O QUE FAZER
A – Transcreva a parte da reportagem sobre mortes causadas por policiais militares que começa nas palavras "Entre os 14" e termina após "ao mesmo caso.".
B – Reproduza sem alterações as linhas da listagem, do início dela até a linha que contém "реализованных проектов.", inclusive. Deixe as imagens fora da resposta.

TRECHO DA PÁGINA
# # # # #
Os homicídios dolosos (quando há intenção de matar) praticados por PMs também aumentaram. Entre janeiro e junho de 2020, foram 14 homicídios cometidos por policiais fora de serviço e 2 por agentes fardados. Em 2019, no mesmo período, os números foram 4 e 1, respectivamente.

Entre os 14 homicídios divulgados pela própria Polícia Militar, um ocorreu em junho, mês da morte de Guilherme Guedes. Consultada, a SSP-SP (Secretaria de Segurança Pública do Estado de São Paulo) não respondeu à reportagem se o registro se refere ao mesmo caso.

Os tiros interromperam a vida de “um garoto feliz, de coração muito bom e dedicado à família”. Guilherme entregava as marmitas que Joice preparava e, pela experiência com o avô, já sabia levantar paredes de cimento. Sempre fez de tudo pelos irmãos menores. “Quando deito na cama e coloco a cabeça no travesseiro, é pior ainda. Porque parece que ele vai chegar, aí você vê que não chega e a tristeza é pior”, diz a mãe.

De acordo com dados do Governo de São Paulo, 435 pessoas foram mortas por policiais militares em serviço no primeiro semestre de 2020. O número representa 87,3% do total de mortos por PMs em confrontos. Outras 63 pessoas morreram após supostamente resistirem à abordagem de policial militar de folga. Foi o período mais letal da corporação paulista em 25 anos.
# # # # #
[Extrações de texto por página]

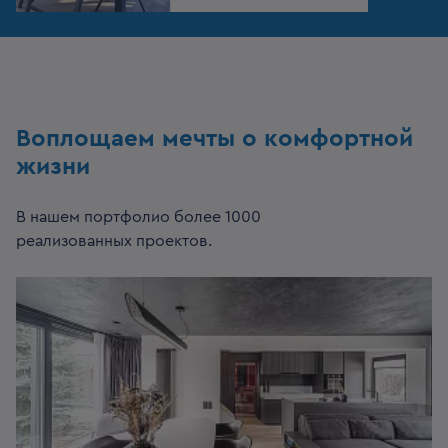
Воплощаем мечты о комфортной
жизни
В нашем портфолио более 1000
реализованных проектов.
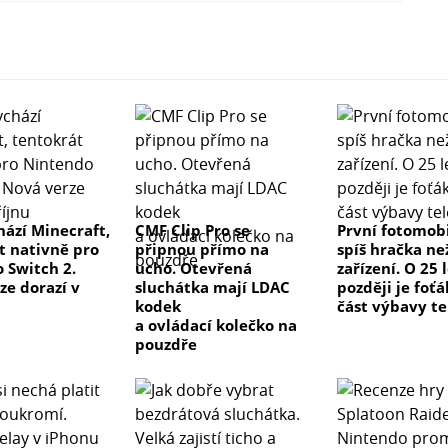
hází Minecraft,
CMF Clip Pro se
První fotomobi
t nativně pro
připnou přímo na
spíš hračka ne
 Switch 2.
ucho. Otevřená
zařízení. O 25 
ze dorazí v
sluchátka mají LDAC
později je foťá
kodek
část výbavy t
a ovládací kolečko na
pouzdře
# # # # #
RESPOSTAS POR TAREFA
A –
Entre os 14 homicídios divulgados pela própria Polícia Militar, um ocorreu em junho, mês da morte de Guilherme Guedes. Consultada, a SSP-SP (Secretaria de Segurança Pública do Estado de São Paulo) não respondeu à reportagem se o registro se refere ao mesmo caso.

B –
Воплощаем мечты о комфортной
жизни
В нашем портфолио более 1000
реализованных проектов.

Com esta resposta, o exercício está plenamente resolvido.